Ezan; tekbir, şehâdet, tehlil ve namaza çağrı cümleleriyle imanın ikrarıdır. Ezana icabet de imanın alametidir. İhtiva ettiği kelimeler itibariyle iman ve amel bütünlüğünü veciz bir şekilde ortaya koyan bu ilâhi davete kulak vermemek, onu dikkate almamak bir mü’mine yakışmaz. Ezana saygı, onu dinlemek ve bu çağrıya icabet etmek Resûlullah (s.a.s.)’ın hem sünneti hem de emridir.

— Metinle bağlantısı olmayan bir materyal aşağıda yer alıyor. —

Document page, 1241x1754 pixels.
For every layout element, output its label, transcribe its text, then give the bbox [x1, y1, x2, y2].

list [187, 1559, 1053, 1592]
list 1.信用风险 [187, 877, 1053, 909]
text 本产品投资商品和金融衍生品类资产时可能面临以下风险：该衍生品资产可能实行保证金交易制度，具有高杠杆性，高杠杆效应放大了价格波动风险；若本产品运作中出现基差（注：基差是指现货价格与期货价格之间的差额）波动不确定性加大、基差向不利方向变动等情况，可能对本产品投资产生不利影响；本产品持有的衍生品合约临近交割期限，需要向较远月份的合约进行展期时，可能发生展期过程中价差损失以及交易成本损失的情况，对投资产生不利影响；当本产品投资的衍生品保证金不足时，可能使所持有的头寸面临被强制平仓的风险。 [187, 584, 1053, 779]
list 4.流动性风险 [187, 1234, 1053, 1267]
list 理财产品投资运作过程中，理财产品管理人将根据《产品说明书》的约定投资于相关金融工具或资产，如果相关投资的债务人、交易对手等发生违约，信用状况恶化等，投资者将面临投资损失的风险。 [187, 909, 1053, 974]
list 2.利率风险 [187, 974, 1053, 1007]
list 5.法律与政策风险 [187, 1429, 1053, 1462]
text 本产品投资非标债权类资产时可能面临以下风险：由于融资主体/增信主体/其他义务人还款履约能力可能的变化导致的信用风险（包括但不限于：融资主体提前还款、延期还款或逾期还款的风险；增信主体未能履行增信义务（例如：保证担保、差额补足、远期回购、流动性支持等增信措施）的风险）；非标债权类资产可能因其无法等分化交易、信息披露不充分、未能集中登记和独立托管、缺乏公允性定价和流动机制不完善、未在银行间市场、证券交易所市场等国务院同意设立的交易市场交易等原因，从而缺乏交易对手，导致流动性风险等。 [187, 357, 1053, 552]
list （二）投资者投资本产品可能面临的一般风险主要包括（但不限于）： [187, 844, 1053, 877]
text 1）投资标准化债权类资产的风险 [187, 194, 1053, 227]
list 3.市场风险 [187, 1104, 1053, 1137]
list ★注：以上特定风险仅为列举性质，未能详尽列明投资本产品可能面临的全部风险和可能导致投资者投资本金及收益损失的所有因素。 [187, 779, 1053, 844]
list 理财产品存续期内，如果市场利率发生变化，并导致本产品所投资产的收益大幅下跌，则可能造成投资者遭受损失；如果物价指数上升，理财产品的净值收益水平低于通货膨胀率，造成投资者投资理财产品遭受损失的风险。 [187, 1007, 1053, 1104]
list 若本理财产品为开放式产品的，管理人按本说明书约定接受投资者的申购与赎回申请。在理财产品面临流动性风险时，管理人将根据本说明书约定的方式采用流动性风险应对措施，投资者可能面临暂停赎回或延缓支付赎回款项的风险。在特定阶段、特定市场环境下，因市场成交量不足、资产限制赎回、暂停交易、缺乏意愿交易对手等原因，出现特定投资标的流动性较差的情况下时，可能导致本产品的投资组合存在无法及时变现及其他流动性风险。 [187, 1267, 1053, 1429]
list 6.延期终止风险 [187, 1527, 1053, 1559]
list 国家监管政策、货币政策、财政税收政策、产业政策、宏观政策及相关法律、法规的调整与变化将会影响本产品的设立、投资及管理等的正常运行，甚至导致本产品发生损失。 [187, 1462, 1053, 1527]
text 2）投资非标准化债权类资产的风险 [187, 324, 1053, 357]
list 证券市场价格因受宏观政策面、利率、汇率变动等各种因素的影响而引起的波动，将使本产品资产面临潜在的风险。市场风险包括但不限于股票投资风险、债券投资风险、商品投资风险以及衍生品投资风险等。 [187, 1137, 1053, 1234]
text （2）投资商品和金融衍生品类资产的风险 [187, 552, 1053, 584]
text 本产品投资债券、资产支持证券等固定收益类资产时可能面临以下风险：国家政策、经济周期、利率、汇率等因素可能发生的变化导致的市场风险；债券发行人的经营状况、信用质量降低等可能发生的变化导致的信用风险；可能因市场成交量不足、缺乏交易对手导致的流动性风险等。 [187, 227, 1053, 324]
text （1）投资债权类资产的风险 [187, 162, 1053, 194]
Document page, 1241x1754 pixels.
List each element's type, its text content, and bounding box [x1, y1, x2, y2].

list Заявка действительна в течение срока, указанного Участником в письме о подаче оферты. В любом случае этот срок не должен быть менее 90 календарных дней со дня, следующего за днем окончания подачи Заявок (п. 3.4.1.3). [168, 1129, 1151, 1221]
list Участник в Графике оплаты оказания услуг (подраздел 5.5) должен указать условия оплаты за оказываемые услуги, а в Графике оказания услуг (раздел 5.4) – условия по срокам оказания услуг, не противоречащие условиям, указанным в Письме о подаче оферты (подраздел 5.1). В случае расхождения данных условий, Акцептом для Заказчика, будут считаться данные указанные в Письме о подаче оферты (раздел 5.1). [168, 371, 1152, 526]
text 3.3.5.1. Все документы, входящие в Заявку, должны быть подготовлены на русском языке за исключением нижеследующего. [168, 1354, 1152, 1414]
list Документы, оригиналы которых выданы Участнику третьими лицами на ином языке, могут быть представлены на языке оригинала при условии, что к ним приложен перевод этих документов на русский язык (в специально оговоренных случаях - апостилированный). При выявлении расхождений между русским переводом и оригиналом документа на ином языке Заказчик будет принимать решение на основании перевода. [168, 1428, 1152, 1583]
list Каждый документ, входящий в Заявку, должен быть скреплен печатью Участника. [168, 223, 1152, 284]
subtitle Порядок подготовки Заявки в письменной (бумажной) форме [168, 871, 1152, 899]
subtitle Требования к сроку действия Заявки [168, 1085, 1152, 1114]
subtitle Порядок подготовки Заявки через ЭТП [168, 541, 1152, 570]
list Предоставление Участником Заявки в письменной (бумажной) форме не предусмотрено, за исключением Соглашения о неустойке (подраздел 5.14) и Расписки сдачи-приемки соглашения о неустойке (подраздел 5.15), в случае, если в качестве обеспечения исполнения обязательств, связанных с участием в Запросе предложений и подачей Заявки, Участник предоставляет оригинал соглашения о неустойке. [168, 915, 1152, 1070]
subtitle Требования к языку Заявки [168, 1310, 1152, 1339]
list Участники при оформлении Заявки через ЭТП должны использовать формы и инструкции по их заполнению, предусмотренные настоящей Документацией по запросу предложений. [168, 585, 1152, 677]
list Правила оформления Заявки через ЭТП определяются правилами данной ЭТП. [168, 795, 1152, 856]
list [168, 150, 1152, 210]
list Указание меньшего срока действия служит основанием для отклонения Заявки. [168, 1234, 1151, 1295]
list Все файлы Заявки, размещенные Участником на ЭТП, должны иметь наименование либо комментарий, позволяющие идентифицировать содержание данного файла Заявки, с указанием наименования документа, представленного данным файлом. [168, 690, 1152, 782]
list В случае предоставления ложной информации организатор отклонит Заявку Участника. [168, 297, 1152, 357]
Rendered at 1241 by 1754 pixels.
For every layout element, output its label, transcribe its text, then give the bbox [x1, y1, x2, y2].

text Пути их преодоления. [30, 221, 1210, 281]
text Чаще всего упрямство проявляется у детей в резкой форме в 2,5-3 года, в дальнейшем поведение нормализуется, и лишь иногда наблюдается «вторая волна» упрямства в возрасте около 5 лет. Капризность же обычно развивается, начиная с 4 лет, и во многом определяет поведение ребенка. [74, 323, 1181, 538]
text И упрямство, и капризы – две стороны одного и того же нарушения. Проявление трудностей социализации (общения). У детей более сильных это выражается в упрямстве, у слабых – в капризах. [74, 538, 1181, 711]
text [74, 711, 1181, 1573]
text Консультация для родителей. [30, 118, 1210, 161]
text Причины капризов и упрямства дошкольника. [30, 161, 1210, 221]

Hz. Peygamber ezanı dinlerken nasıl davranmamız gerektiğini bizlere öğreterek şu müjdeyi vermiştir: “Müezzin Allâhu ekber, Allâhu ekber dediği zaman sizden kim Allâhu ekber derse; müezzin Eşhedü enlâ ilâhe illallah dediği zaman Eşhedü enlâ ilâhe illallah derse; müezzin Eşhedü enne Muhammeden Resûlüllah dediği zaman Eşhedü enne Muhammeden Resûlüllah derse; müezzin Hayye ale’s-salâh dediği zaman lâ havle ve lâ kuvvete illâ billâh derse; müezzin Hayye ale’lfelâh dediği zaman lâ havle ve lâ kuvvete illâ billâh derse; Allahu ekber dediğinde bunu tekrar ederse; son olarak müezzin lâ ilâhe illallah dediği zaman o da bütün kalbiyle bunu tekrarlarsa cennete girer.” (Müslim, “Salat”, 12)

SÖZÜN ÖZÜ

Ey insanlar! Kumar aletlerinden sakınınız. Kimsenin görmediği, vâkıf olamadığı işlerinizde Allah’a muhalefetten sakınınız. Cennet mutluluğunu bilerek istirahat edene ve Allah’ı bildiği hâlde başkasını zikredene hayret ederim.